• [DATA SHOWN]
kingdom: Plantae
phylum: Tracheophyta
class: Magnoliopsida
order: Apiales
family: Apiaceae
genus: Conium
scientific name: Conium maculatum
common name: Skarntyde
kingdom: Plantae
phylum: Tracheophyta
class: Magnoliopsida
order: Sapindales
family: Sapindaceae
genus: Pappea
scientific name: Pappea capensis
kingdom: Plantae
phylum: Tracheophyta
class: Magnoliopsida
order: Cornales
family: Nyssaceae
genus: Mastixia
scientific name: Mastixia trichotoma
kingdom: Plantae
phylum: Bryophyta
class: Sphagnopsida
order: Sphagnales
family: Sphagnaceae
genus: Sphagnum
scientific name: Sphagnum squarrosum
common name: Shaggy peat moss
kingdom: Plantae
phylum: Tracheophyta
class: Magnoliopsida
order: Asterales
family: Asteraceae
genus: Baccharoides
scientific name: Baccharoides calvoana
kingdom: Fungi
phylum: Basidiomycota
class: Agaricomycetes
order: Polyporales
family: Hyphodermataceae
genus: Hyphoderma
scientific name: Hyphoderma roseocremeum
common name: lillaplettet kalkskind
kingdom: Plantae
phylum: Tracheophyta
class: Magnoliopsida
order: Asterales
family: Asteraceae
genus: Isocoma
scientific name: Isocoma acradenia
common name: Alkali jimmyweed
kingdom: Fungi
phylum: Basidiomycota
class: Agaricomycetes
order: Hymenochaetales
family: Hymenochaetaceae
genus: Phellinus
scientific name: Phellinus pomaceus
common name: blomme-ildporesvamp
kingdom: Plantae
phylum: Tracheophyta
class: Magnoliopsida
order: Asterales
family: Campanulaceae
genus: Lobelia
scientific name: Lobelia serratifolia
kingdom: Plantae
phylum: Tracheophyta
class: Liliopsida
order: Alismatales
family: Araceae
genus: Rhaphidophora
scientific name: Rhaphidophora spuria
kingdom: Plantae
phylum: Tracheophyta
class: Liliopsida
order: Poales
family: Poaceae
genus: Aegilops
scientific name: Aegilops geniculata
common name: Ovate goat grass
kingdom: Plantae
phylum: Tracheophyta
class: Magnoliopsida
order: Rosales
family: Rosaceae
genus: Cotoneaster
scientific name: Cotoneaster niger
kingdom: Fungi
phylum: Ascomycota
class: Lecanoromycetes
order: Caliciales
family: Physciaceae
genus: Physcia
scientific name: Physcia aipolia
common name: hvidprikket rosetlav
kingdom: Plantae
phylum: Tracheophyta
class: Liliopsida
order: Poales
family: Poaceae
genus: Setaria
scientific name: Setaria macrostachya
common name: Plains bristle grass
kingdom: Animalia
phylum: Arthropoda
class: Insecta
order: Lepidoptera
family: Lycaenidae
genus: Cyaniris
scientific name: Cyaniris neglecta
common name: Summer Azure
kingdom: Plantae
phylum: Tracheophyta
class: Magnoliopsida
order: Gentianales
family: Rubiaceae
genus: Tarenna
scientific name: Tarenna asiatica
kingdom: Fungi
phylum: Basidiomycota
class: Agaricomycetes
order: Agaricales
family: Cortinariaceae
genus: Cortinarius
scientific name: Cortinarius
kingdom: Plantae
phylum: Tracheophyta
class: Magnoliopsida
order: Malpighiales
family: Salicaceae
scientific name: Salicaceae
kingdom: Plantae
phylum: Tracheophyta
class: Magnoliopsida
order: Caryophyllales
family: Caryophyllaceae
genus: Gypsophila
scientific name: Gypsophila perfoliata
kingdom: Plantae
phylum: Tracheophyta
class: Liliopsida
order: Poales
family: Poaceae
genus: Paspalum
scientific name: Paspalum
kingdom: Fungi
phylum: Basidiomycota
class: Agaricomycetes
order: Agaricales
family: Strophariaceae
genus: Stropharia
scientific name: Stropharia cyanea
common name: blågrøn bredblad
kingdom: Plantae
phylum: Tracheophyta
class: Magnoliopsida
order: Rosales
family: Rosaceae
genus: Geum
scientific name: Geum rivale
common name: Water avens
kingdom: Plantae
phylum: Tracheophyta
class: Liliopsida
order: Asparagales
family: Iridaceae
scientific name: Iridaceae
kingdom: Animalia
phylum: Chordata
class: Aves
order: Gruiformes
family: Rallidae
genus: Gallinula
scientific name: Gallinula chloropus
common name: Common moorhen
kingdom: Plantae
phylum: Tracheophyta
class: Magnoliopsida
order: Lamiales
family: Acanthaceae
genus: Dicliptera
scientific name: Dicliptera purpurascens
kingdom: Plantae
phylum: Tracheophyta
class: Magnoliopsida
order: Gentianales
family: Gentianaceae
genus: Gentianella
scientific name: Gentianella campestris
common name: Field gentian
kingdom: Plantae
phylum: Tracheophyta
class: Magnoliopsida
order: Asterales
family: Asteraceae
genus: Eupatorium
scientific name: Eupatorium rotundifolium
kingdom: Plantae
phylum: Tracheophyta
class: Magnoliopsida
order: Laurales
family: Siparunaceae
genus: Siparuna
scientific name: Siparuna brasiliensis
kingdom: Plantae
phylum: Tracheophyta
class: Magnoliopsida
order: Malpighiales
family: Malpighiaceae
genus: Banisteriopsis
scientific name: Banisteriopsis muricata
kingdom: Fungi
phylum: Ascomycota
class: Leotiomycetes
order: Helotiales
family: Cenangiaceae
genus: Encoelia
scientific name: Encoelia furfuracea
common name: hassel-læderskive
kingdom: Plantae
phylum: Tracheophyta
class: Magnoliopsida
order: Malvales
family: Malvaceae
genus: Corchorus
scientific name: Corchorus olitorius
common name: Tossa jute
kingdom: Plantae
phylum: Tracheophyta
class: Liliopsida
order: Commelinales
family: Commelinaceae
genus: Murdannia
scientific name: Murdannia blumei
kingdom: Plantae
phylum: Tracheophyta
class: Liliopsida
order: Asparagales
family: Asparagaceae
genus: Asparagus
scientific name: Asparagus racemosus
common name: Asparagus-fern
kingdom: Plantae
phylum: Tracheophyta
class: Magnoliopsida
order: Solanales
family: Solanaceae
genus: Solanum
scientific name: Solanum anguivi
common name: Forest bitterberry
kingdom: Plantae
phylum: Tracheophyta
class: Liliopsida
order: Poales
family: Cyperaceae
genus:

• [SHORT EXERCISE] Write out every one of the lines above again, word for word and in the same order.

• [RESPONSE BELOW]
kingdom: Plantae
phylum: Tracheophyta
class: Magnoliopsida
order: Apiales
family: Apiaceae
genus: Conium
scientific name: Conium maculatum
common name: Skarntyde
kingdom: Plantae
phylum: Tracheophyta
class: Magnoliopsida
order: Sapindales
family: Sapindaceae
genus: Pappea
scientific name: Pappea capensis
kingdom: Plantae
phylum: Tracheophyta
class: Magnoliopsida
order: Cornales
family: Nyssaceae
genus: Mastixia
scientific name: Mastixia trichotoma
kingdom: Plantae
phylum: Bryophyta
class: Sphagnopsida
order: Sphagnales
family: Sphagnaceae
genus: Sphagnum
scientific name: Sphagnum squarrosum
common name: Shaggy peat moss
kingdom: Plantae
phylum: Tracheophyta
class: Magnoliopsida
order: Asterales
family: Asteraceae
genus: Baccharoides
scientific name: Baccharoides calvoana
kingdom: Fungi
phylum: Basidiomycota
class: Agaricomycetes
order: Polyporales
family: Hyphodermataceae
genus: Hyphoderma
scientific name: Hyphoderma roseocremeum
common name: lillaplettet kalkskind
kingdom: Plantae
phylum: Tracheophyta
class: Magnoliopsida
order: Asterales
family: Asteraceae
genus: Isocoma
scientific name: Isocoma acradenia
common name: Alkali jimmyweed
kingdom: Fungi
phylum: Basidiomycota
class: Agaricomycetes
order: Hymenochaetales
family: Hymenochaetaceae
genus: Phellinus
scientific name: Phellinus pomaceus
common name: blomme-ildporesvamp
kingdom: Plantae
phylum: Tracheophyta
class: Magnoliopsida
order: Asterales
family: Campanulaceae
genus: Lobelia
scientific name: Lobelia serratifolia
kingdom: Plantae
phylum: Tracheophyta
class: Liliopsida
order: Alismatales
family: Araceae
genus: Rhaphidophora
scientific name: Rhaphidophora spuria
kingdom: Plantae
phylum: Tracheophyta
class: Liliopsida
order: Poales
family: Poaceae
genus: Aegilops
scientific name: Aegilops geniculata
common name: Ovate goat grass
kingdom: Plantae
phylum: Tracheophyta
class: Magnoliopsida
order: Rosales
family: Rosaceae
genus: Cotoneaster
scientific name: Cotoneaster niger
kingdom: Fungi
phylum: Ascomycota
class: Lecanoromycetes
order: Caliciales
family: Physciaceae
genus: Physcia
scientific name: Physcia aipolia
common name: hvidprikket rosetlav
kingdom: Plantae
phylum: Tracheophyta
class: Liliopsida
order: Poales
family: Poaceae
genus: Setaria
scientific name: Setaria macrostachya
common name: Plains bristle grass
kingdom: Animalia
phylum: Arthropoda
class: Insecta
order: Lepidoptera
family: Lycaenidae
genus: Cyaniris
scientific name: Cyaniris neglecta
common name: Summer Azure
kingdom: Plantae
phylum: Tracheophyta
class: Magnoliopsida
order: Gentianales
family: Rubiaceae
genus: Tarenna
scientific name: Tarenna asiatica
kingdom: Fungi
phylum: Basidiomycota
class: Agaricomycetes
order: Agaricales
family: Cortinariaceae
genus: Cortinarius
scientific name: Cortinarius
kingdom: Plantae
phylum: Tracheophyta
class: Magnoliopsida
order: Malpighiales
family: Salicaceae
scientific name: Salicaceae
kingdom: Plantae
phylum: Tracheophyta
class: Magnoliopsida
order: Caryophyllales
family: Caryophyllaceae
genus: Gypsophila
scientific name: Gypsophila perfoliata
kingdom: Plantae
phylum: Tracheophyta
class: Liliopsida
order: Poales
family: Poaceae
genus: Paspalum
scientific name: Paspalum
kingdom: Fungi
phylum: Basidiomycota
class: Agaricomycetes
order: Agaricales
family: Strophariaceae
genus: Stropharia
scientific name: Stropharia cyanea
common name: blågrøn bredblad
kingdom: Plantae
phylum: Tracheophyta
class: Magnoliopsida
order: Rosales
family: Rosaceae
genus: Geum
scientific name: Geum rivale
common name: Water avens
kingdom: Plantae
phylum: Tracheophyta
class: Liliopsida
order: Asparagales
family: Iridaceae
scientific name: Iridaceae
kingdom: Animalia
phylum: Chordata
class: Aves
order: Gruiformes
family: Rallidae
genus: Gallinula
scientific name: Gallinula chloropus
common name: Common moorhen
kingdom: Plantae
phylum: Tracheophyta
class: Magnoliopsida
order: Lamiales
family: Acanthaceae
genus: Dicliptera
scientific name: Dicliptera purpurascens
kingdom: Plantae
phylum: Tracheophyta
class: Magnoliopsida
order: Gentianales
family: Gentianaceae
genus: Gentianella
scientific name: Gentianella campestris
common name: Field gentian
kingdom: Plantae
phylum: Tracheophyta
class: Magnoliopsida
order: Asterales
family: Asteraceae
genus: Eupatorium
scientific name: Eupatorium rotundifolium
kingdom: Plantae
phylum: Tracheophyta
class: Magnoliopsida
order: Laurales
family: Siparunaceae
genus: Siparuna
scientific name: Siparuna brasiliensis
kingdom: Plantae
phylum: Tracheophyta
class: Magnoliopsida
order: Malpighiales
family: Malpighiaceae
genus: Banisteriopsis
scientific name: Banisteriopsis muricata
kingdom: Fungi
phylum: Ascomycota
class: Leotiomycetes
order: Helotiales
family: Cenangiaceae
genus: Encoelia
scientific name: Encoelia furfuracea
common name: hassel-læderskive
kingdom: Plantae
phylum: Tracheophyta
class: Magnoliopsida
order: Malvales
family: Malvaceae
genus: Corchorus
scientific name: Corchorus olitorius
common name: Tossa jute
kingdom: Plantae
phylum: Tracheophyta
class: Liliopsida
order: Commelinales
family: Commelinaceae
genus: Murdannia
scientific name: Murdannia blumei
kingdom: Plantae
phylum: Tracheophyta
class: Liliopsida
order: Asparagales
family: Asparagaceae
genus: Asparagus
scientific name: Asparagus racemosus
common name: Asparagus-fern
kingdom: Plantae
phylum: Tracheophyta
class: Magnoliopsida
order: Solanales
family: Solanaceae
genus: Solanum
scientific name: Solanum anguivi
common name: Forest bitterberry
kingdom: Plantae
phylum: Tracheophyta
class: Liliopsida
order: Poales
family: Cyperaceae
genus:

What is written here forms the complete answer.